The 3Di alphabet for protein structure. Each “letter” is a structural state two fragments made up of three aminoacids, learned from the protein structure universe

Time series and tabular data

Time series and tabular data always seem to me, paradoxically, like a very niche deep learning application. Probably because there are already simple methods that model these data pretty well and for which deep learning doesn’t bring as much to the table except maybe scalability. Because of this, there isn’t much work on exploring a “language model for time series” since you could just use a transformer as is and feed it the series without needing to tokenize it (though using a big foundation model to model all the time series universe does sound like an interesting proposition). Nevertheless, there is one old paper I could find on exploring “tokenization” of time series. The method, SAX, basically decomposes the series into step changes which are expressed as a combination of discrete steps at binned intervals. It seems that in its day it was used to enable clustering and other algorithms at a large scale in streaming data, though those applications are probably already enabled as-is by simply having more compute than 20 years ago.
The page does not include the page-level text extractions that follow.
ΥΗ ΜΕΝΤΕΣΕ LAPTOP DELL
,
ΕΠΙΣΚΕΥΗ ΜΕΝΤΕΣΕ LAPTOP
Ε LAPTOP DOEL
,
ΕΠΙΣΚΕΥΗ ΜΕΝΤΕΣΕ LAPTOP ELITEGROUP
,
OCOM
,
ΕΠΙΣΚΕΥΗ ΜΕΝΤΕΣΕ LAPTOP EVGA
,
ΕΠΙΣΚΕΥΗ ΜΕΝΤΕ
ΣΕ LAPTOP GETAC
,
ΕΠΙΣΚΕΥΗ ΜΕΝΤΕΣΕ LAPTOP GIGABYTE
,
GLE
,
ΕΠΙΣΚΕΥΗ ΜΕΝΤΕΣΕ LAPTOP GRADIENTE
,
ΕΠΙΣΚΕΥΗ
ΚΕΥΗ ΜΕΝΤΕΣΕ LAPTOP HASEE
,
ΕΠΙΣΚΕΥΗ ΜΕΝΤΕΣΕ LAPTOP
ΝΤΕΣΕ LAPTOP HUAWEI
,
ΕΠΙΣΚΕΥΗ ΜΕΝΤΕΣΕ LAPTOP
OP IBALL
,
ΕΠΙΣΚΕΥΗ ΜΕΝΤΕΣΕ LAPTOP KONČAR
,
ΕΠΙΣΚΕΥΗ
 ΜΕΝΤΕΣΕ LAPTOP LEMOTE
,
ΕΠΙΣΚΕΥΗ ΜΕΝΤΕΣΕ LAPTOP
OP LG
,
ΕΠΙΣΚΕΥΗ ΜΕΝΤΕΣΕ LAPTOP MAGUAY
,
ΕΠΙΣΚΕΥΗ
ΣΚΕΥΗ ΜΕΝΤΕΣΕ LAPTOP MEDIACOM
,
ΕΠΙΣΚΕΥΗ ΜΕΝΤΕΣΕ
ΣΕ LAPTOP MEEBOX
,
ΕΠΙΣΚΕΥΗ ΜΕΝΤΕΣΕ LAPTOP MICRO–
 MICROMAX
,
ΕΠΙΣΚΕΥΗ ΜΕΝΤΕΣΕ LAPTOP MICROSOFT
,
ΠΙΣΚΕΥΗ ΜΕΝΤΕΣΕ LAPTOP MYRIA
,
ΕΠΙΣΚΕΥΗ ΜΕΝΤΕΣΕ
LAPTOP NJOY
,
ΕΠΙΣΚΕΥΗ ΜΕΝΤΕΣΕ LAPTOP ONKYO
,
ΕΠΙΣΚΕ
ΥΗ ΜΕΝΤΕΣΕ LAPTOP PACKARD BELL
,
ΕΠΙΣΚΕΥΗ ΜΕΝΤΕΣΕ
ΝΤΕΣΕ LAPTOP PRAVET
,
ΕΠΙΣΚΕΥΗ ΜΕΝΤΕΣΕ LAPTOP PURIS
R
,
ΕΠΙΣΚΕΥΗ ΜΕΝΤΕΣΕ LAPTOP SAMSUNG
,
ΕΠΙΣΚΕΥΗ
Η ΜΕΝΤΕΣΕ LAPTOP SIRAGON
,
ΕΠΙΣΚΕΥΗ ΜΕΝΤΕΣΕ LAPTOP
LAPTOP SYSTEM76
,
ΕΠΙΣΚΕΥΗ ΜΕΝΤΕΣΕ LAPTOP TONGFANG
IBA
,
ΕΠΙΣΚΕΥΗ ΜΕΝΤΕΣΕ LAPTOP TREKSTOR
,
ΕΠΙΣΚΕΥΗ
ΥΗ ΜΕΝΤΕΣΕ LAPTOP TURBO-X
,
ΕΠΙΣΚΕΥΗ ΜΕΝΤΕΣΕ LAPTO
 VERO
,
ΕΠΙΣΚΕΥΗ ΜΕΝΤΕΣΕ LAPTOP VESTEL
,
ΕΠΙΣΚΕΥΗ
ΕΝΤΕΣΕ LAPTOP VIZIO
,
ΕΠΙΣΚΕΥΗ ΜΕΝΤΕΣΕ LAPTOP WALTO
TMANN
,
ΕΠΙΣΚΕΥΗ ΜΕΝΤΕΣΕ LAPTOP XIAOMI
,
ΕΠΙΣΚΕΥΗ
SAX combines step functions to discretize a timeseries

For tabular data, the story is similar. TAPAS for example uses BERT directly to do Q&A on tables simply by flattening the table. There is however, an interesting special case of tabular data: gene expression matrices, which are samples X genes matrices with an intensity value in each cell. Gene expression distributions in these matrices can be rewritten as ranked lists of genes, where the gene with the highest expression comes first, then the next, and so forth. Each row in the matrix is then converted to rank ordered sequences of gene tokens and a language model can be used to discern patterns of expression. This is the basis of the recent wave of gene expression foundation models like Geneformer that can further be enriched with more data beyond the values of the gene expression matrix (like other assay data or gene-specific information). The flexibility of adding more data into the mix, as well as mixing and matching modalities, might be an argument to take tabular data as a language modeling task seriously.